Bipartisan radicals offer recommendations for schools
Advance Illinois, the self-described bipartisan, objective education advocacy, came out with their preliminary report today on what needs to happen in our schools.
It’s actually not as bad as I had expected, based on the initial lackluster and biased set of research reports they had listed on their web site (now somewhat expanded and specifically labeled “unbiased”).
But first, the outcome I was expecting from the first day that this “independent, objective” group announced their intentions to develop recommendations to address the shocking “crisis in our schools” using the same scare tactics that have preceded every other attack on public schools, their teachers and communities:
“The group’s proposed reforms correspond to criteria the federal government will use to award
additional education stimulus dollars on a competitive basis starting this fall.” (from AI press release, not yet posted)
Yes, folks, their recommendations are just what Arne is threatening that districts must do in order to get federal funds. Get my smelling salts!

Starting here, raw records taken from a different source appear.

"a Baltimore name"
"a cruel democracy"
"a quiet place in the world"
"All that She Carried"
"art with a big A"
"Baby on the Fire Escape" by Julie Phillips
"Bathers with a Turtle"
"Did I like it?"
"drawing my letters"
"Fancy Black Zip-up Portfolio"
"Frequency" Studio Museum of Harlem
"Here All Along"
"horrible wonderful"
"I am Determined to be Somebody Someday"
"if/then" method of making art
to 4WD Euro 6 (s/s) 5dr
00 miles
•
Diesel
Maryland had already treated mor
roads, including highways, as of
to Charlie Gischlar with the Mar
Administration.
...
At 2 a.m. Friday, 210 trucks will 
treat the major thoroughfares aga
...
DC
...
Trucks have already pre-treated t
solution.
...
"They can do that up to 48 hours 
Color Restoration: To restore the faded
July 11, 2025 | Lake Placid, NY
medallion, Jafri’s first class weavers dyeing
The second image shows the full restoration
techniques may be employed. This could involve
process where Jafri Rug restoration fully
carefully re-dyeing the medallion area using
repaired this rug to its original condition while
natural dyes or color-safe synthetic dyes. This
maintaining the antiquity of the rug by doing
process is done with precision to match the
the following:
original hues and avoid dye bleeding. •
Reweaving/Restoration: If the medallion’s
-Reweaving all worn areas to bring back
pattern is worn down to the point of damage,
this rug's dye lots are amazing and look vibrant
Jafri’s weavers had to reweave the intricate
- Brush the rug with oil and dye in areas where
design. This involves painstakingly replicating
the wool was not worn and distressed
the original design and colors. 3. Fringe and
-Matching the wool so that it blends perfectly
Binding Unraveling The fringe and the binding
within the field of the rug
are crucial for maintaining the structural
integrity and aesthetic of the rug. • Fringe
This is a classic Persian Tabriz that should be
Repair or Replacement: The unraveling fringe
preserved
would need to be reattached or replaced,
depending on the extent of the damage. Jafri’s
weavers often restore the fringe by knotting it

Will they listen to themselves?
But the serious, positive surprise is the call for more meaningful assessment as described in the following sidebar on page 12 of the report:
“The Challenge of Defining Teacher Effectiveness: Defining teacher effectiveness is no simple matter. Educators disagree on how (or even whether) to measure a teacher’s impact on student achievement, and the use of standardized test scores is complicated at best, given that many students are in untested grades, and growth can be hard to measure at the high school level where students move from biology to chemistry, from World History to U.S. History. However, the need to examine teacher effectiveness is clear, and a growing number of districts and states are finding ways to measure teacher impact by relying on multiple measures of student achievement, observation, samples of assignments, student work and more. Moreover, the use of value-added data for the purposes of evaluating teacher preparation programs is more straightforward. Because programs produce teachers across a range of grades and subject areas, looking at the overall and average student growth achieved by graduates provides meaningful insight into program quality and should anchor the accreditation process.” (emphasis added)
Devil’s in the use of measurements
While it’s encouraging to see a somewhat thoughtful analysis of the need for broader measures beyond standardized tests, it’s hard not to be afraid, very afraid, that the key concept in this sidebar will not permeate the report’s call for:
- raising state test cut scores for students,
- tying teacher salaries, principal evaluations, and university preparation programs to “student performance,” and
- creating standard end-of-course high school exams.
Yet the quality of the assessments will completely determine the quality of the outcomes.
In fact, the need for broader (and, hey- why not? bolder) assessments is not mentioned in the press release.
Two last thoughts and an action alert
It’s hard to take a group seriously that claims it in unbiased and then continues to promote charter schools as the solution for school failure. The fact that AI director Robin Steans and her family founded the North Lawndale College Prep Charter School, which has the distinction of being one of the first Chicago charter schools to be placed on the NCLB “failure to make AYP list,” suggests she ought to know better. Everyone else ought to read the new Stanford report.
Does anyone in Illinois find this term meaningful? Except, of course, when referring to our record of incarcerated governors?
Join CORE tomorrow at the Hyatt Regency
You may remember that AI will host a breakfast with Arne Duncan tomorrow, outside of which several dozen CORE members and other folks will protest his Chicago policies and his plans for the nation. It should be an interesting morning.
When? Begin gathering at 6:30 am
Where? Hyatt Regency, 151 E. Wacker Drive (corner of Michigan).